**Exercise brief**
The lines to repeat are those below from the one containing "right shoulder: (446, 184)" down to the one containing "left ear: (494, 158)", both included; reproduce them exactly and nothing else.
Data under study Block Start
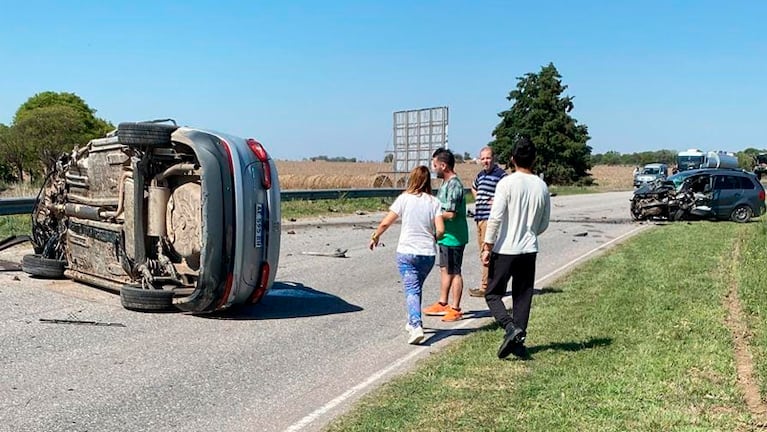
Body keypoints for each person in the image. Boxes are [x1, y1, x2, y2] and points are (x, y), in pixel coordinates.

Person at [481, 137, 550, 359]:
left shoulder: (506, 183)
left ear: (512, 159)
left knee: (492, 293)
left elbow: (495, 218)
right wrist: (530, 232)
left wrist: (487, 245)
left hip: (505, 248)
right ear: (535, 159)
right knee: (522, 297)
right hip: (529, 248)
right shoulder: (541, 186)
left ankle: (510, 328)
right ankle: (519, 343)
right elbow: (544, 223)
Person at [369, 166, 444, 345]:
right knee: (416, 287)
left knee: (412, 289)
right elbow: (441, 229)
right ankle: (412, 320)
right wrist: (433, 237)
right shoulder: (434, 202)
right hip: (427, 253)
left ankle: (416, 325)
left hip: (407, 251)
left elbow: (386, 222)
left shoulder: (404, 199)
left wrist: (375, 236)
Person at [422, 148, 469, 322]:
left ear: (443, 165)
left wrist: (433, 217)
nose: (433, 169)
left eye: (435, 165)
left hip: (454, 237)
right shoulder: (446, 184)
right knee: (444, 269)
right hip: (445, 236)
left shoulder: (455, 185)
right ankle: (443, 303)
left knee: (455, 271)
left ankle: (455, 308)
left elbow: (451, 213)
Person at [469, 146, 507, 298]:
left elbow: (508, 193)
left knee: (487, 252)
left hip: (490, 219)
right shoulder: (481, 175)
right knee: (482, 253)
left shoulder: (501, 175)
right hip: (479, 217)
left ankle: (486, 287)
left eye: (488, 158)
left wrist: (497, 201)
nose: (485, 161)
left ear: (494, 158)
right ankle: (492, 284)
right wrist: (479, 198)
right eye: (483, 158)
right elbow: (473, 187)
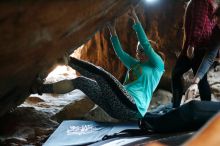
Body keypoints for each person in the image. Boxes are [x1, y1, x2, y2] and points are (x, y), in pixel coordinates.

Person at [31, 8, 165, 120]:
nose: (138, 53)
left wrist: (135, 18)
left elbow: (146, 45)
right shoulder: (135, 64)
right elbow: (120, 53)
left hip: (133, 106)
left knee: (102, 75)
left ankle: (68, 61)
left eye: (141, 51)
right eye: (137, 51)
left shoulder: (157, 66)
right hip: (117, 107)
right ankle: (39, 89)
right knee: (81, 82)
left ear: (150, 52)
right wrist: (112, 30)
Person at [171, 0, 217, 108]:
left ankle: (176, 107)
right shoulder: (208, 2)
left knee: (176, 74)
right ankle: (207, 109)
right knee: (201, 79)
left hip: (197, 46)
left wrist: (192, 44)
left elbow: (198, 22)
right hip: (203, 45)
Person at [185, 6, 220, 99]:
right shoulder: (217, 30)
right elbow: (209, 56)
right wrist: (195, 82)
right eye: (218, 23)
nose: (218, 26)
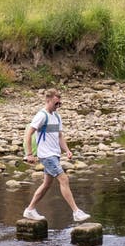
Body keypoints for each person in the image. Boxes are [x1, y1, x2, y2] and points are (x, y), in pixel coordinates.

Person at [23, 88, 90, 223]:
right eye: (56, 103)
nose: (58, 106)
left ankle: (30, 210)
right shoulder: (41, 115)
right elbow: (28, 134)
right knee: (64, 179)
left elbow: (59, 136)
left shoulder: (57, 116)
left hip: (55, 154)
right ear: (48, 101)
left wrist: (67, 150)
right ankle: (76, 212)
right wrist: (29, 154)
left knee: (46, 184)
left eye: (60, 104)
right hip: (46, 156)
Data under study Block End
Data under study Block Start
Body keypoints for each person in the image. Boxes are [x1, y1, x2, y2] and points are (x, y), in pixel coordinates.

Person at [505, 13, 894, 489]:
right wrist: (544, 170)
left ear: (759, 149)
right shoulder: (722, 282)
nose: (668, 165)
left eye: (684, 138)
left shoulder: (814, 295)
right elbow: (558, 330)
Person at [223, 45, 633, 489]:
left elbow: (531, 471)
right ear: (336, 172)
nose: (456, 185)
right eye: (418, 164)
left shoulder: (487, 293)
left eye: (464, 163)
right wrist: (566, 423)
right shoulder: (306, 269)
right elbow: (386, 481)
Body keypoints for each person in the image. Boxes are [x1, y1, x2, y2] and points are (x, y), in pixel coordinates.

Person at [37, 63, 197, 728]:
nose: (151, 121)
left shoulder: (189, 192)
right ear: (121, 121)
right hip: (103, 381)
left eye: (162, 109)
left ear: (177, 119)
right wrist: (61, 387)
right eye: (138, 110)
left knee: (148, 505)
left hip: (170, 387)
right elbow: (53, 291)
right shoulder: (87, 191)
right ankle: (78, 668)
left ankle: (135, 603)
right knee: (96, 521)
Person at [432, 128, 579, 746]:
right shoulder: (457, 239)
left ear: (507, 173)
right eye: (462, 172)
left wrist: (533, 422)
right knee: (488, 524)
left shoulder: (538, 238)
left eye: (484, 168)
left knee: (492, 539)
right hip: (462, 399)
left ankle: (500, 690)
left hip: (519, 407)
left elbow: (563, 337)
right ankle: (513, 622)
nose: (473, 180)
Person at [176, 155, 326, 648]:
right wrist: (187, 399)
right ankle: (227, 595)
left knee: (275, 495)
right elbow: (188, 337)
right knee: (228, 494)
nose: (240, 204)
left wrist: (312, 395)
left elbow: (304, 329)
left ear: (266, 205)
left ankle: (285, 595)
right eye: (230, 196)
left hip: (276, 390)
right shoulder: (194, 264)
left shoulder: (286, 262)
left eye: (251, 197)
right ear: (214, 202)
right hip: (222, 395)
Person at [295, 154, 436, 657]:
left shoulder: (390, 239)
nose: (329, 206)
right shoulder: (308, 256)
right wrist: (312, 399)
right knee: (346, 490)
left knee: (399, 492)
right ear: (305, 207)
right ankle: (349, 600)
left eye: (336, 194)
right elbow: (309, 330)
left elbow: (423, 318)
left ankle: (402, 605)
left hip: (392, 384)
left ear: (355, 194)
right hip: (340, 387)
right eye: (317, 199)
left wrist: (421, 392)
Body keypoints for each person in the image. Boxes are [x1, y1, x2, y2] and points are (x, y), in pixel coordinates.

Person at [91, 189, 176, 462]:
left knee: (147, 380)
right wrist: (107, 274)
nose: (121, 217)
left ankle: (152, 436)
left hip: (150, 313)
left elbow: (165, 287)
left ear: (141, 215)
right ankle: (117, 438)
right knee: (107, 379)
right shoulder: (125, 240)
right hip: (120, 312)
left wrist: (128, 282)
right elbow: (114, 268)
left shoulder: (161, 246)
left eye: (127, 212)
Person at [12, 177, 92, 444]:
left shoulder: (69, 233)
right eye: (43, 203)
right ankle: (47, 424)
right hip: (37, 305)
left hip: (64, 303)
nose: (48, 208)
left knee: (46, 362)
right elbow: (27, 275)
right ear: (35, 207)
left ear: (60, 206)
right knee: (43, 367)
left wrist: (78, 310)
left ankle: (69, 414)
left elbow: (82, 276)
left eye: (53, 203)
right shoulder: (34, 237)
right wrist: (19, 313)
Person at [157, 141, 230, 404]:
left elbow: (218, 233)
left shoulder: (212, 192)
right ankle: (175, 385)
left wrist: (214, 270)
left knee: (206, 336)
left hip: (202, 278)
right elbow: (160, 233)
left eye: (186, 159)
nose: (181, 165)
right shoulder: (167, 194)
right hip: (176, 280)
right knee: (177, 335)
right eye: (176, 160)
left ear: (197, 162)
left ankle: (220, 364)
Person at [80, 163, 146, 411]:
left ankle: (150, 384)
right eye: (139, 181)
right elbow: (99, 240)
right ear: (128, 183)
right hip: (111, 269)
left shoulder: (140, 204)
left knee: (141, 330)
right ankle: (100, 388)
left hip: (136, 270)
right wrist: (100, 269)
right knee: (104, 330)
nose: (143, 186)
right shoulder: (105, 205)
Data under study Block End
Data under study Block Start
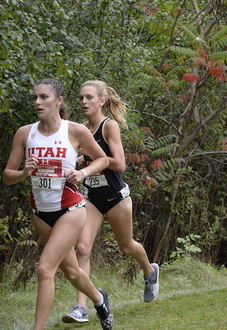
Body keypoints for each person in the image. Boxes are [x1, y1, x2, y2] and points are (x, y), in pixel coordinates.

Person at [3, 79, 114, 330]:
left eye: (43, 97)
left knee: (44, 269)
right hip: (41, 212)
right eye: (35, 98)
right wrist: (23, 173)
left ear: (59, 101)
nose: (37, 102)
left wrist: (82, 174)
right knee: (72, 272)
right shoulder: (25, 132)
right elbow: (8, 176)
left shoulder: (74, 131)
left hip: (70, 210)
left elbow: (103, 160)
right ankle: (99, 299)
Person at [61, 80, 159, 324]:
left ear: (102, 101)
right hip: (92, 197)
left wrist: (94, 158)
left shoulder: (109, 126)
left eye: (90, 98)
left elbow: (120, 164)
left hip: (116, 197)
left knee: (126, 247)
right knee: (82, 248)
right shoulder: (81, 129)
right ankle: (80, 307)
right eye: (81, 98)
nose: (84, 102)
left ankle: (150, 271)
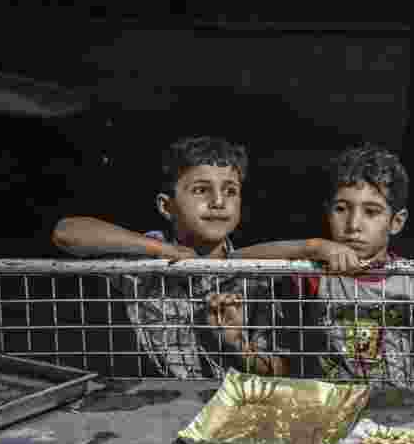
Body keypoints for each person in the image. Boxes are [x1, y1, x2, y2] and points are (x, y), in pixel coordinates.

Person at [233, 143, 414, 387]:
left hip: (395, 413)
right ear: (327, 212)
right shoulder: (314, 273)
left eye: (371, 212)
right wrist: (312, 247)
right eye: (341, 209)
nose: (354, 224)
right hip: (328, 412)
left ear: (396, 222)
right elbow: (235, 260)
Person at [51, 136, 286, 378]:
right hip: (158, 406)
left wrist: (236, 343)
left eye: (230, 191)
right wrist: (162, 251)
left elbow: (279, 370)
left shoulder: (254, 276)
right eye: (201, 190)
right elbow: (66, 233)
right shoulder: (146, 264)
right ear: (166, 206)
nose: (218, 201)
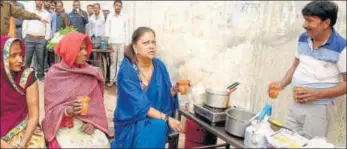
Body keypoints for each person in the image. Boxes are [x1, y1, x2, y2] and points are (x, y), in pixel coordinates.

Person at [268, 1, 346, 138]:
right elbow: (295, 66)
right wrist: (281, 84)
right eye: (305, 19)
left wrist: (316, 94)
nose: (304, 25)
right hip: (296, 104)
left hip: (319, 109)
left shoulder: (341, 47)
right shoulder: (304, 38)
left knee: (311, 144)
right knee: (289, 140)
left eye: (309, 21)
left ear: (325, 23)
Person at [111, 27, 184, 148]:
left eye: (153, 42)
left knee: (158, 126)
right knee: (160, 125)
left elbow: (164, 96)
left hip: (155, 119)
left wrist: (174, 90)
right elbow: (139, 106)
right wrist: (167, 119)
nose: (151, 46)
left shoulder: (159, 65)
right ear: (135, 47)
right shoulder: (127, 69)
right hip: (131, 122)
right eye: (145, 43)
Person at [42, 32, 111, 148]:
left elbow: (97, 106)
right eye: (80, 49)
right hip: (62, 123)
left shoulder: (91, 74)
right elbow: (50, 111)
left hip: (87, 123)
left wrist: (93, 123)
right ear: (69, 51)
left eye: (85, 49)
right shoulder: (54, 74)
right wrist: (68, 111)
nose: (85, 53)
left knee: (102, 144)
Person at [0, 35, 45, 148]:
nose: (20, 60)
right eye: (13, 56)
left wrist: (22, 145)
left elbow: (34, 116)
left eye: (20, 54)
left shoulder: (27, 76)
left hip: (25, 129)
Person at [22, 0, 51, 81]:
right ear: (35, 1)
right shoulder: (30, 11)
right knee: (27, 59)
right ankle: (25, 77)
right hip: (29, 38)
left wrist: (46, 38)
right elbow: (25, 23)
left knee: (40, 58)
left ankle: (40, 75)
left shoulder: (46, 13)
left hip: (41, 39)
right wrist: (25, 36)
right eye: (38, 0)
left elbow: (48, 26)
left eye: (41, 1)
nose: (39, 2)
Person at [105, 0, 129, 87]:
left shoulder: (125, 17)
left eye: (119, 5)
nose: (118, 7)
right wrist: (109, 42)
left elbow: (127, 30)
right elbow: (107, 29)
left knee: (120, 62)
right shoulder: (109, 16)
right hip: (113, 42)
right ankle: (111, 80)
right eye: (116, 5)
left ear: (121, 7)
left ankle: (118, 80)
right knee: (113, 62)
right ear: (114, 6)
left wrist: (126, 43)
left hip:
Data under study Block End
**Reply**
right shoulder: (446, 184)
right knee: (444, 269)
right hip: (445, 236)
left shoulder: (455, 185)
right ankle: (443, 303)
left knee: (455, 271)
left ankle: (455, 308)
left elbow: (451, 213)
Person at [469, 146, 507, 298]:
left elbow: (508, 193)
left knee: (487, 252)
left hip: (490, 219)
right shoulder: (481, 175)
right knee: (482, 253)
left shoulder: (501, 175)
right hip: (479, 217)
left ankle: (486, 287)
left eye: (488, 158)
left wrist: (497, 201)
nose: (485, 161)
left ear: (494, 158)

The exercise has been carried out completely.